* _EXERCISE DESCRIPTION_:
Copy the following lines word for word, without the pictures.

* _Stored data entries_:
--------------------
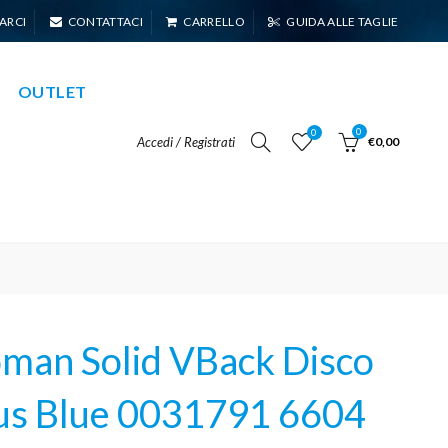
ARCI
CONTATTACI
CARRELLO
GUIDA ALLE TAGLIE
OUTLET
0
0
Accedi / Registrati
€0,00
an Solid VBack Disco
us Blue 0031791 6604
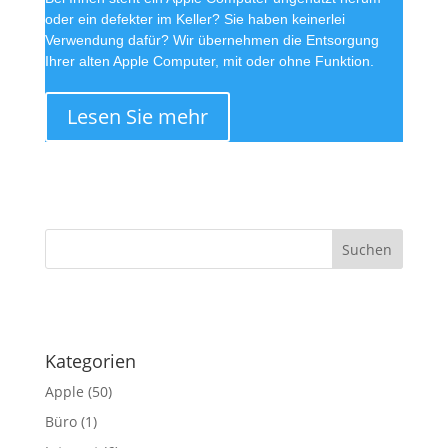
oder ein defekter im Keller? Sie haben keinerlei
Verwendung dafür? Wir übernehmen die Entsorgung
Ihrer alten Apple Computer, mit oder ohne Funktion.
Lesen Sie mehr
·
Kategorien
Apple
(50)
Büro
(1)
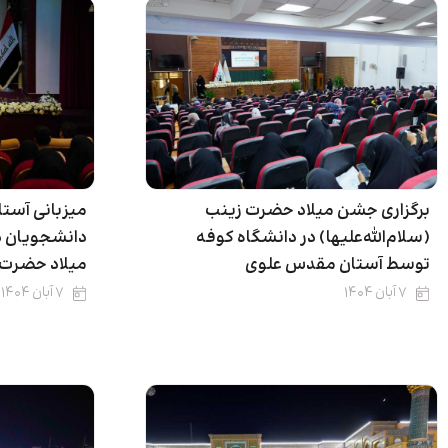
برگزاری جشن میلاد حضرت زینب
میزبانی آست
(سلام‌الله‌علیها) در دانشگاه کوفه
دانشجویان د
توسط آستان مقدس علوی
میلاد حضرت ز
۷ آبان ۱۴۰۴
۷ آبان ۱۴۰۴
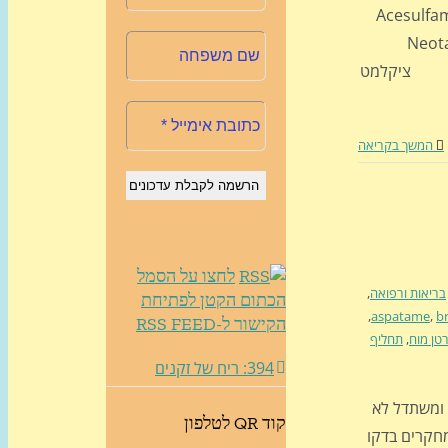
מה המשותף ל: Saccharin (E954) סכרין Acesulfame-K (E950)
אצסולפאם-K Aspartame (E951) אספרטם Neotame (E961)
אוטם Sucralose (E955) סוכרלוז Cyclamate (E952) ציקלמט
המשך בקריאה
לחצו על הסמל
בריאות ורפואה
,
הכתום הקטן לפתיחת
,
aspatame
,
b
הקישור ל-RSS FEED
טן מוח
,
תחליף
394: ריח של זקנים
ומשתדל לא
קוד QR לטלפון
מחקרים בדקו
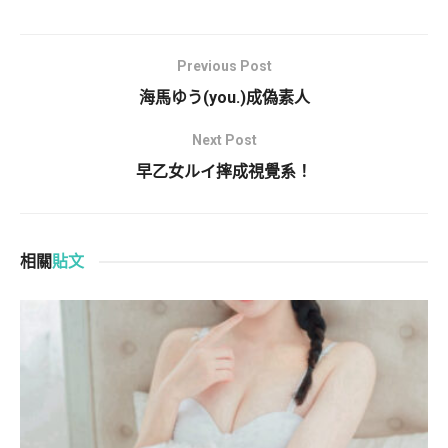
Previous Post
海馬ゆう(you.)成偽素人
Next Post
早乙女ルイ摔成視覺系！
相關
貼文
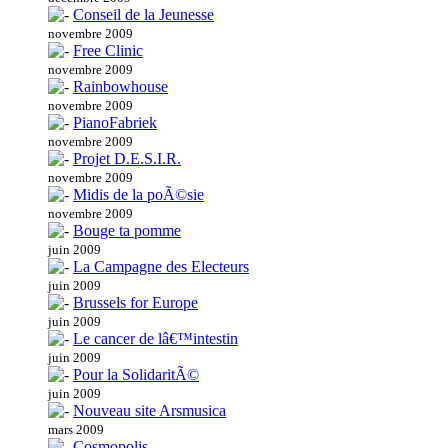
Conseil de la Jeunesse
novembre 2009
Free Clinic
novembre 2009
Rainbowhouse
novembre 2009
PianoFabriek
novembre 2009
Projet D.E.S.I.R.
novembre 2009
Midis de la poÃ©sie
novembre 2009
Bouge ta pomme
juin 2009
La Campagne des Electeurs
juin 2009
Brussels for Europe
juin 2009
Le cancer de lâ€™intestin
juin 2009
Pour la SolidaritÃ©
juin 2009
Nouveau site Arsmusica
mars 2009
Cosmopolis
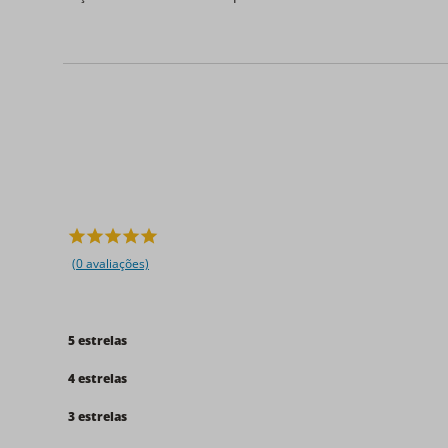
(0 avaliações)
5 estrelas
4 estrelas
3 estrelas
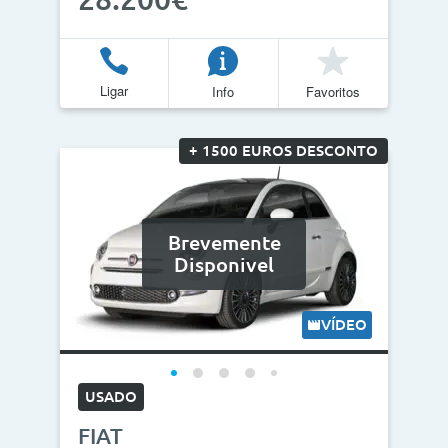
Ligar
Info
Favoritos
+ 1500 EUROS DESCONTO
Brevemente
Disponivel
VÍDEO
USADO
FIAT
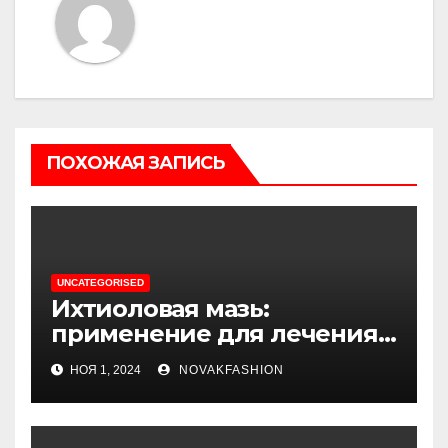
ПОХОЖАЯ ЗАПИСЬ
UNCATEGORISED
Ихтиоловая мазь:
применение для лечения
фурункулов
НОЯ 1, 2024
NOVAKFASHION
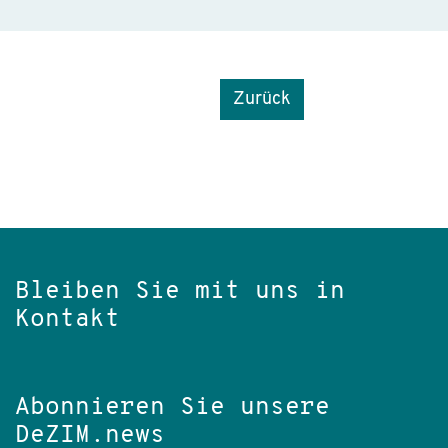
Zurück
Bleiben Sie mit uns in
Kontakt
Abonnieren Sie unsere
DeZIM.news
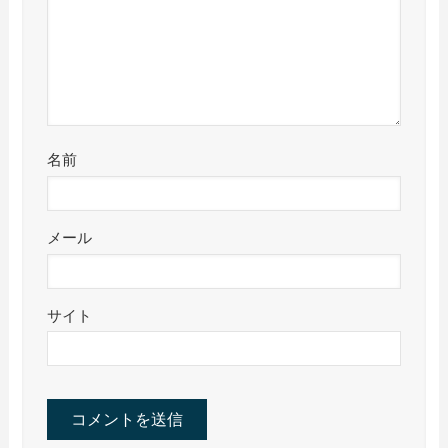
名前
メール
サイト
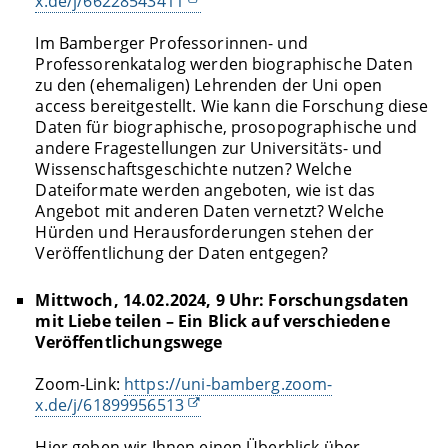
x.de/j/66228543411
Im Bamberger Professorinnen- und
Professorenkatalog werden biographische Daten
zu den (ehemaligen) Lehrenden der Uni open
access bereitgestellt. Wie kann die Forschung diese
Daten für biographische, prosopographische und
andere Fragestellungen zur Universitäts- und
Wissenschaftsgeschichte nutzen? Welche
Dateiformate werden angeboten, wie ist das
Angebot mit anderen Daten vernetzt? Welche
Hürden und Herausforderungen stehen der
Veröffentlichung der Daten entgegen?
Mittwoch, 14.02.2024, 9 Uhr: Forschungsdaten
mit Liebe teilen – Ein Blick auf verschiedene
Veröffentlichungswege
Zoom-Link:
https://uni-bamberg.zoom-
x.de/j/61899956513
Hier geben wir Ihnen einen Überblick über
--------------------
* _WRITTEN REPLY_:
ARCI
CONTATTACI
CARRELLO
GUIDA ALLE TAGLIE
OUTLET
0
0
Accedi / Registrati
€0,00
an Solid VBack Disco
us Blue 0031791 6604
oder ein defekter im Keller? Sie haben keinerlei
Verwendung dafür? Wir übernehmen die Entsorgung
Ihrer alten Apple Computer, mit oder ohne Funktion.
Lesen Sie mehr
·
Kategorien
Apple
(50)
Büro
(1)
برگزاری جشن میلاد حضرت زینب
میزبانی آست
(سلام‌الله‌علیها) در دانشگاه کوفه
دانشجویان د
توسط آستان مقدس علوی
میلاد حضرت ز
۷ آبان ۱۴۰۴
۷ آبان ۱۴۰۴
מה המשותף ל: Saccharin (E954) סכרין Acesulfame-K (E950)
אצסולפאם-K Aspartame (E951) אספרטם Neotame (E961)
אוטם Sucralose (E955) סוכרלוז Cyclamate (E952) ציקלמט
המשך בקריאה
לחצו על הסמל
בריאות ורפואה
,
הכתום הקטן לפתיחת
,
aspatame
,
b
הקישור ל-RSS FEED
טן מוח
,
תחליף
394: ריח של זקנים
ומשתדל לא
קוד QR לטלפון
מחקרים בדקו
Previous Post
海馬ゆう(you.)成偽素人
Next Post
早乙女ルイ摔成視覺系！
相關
貼文
Conseil de la Jeunesse
novembre 2009
Free Clinic
novembre 2009
Rainbowhouse
novembre 2009
PianoFabriek
novembre 2009
Projet D.E.S.I.R.
novembre 2009
Midis de la poÃ©sie
novembre 2009
Bouge ta pomme
juin 2009
La Campagne des Electeurs
juin 2009
Brussels for Europe
juin 2009
Le cancer de lâ€™intestin
juin 2009
Pour la SolidaritÃ©
juin 2009
Nouveau site Arsmusica
mars 2009
Cosmopolis
(0 avaliações)
5 estrelas
4 estrelas
3 estrelas
Ligar
Info
Favoritos
+ 1500 EUROS DESCONTO
Brevemente
Disponivel
VÍDEO
USADO
FIAT
ПОХОЖАЯ ЗАПИСЬ
UNCATEGORISED
Ихтиоловая мазь:
применение для лечения
фурункулов
НОЯ 1, 2024
NOVAKFASHION
Zurück
Bleiben Sie mit uns in
Kontakt
Abonnieren Sie unsere
DeZIM.news
名前
メール
サイト
x.de/j/66228543411
Im Bamberger Professorinnen- und
Professorenkatalog werden biographische Daten
zu den (ehemaligen) Lehrenden der Uni open
access bereitgestellt. Wie kann die Forschung diese
Daten für biographische, prosopographische und
andere Fragestellungen zur Universitäts- und
Wissenschaftsgeschichte nutzen? Welche
Dateiformate werden angeboten, wie ist das
Angebot mit anderen Daten vernetzt? Welche
Hürden und Herausforderungen stehen der
Veröffentlichung der Daten entgegen?
Mittwoch, 14.02.2024, 9 Uhr: Forschungsdaten
mit Liebe teilen – Ein Blick auf verschiedene
Veröffentlichungswege
Zoom-Link:
https://uni-bamberg.zoom-
x.de/j/61899956513
Hier geben wir Ihnen einen Überblick über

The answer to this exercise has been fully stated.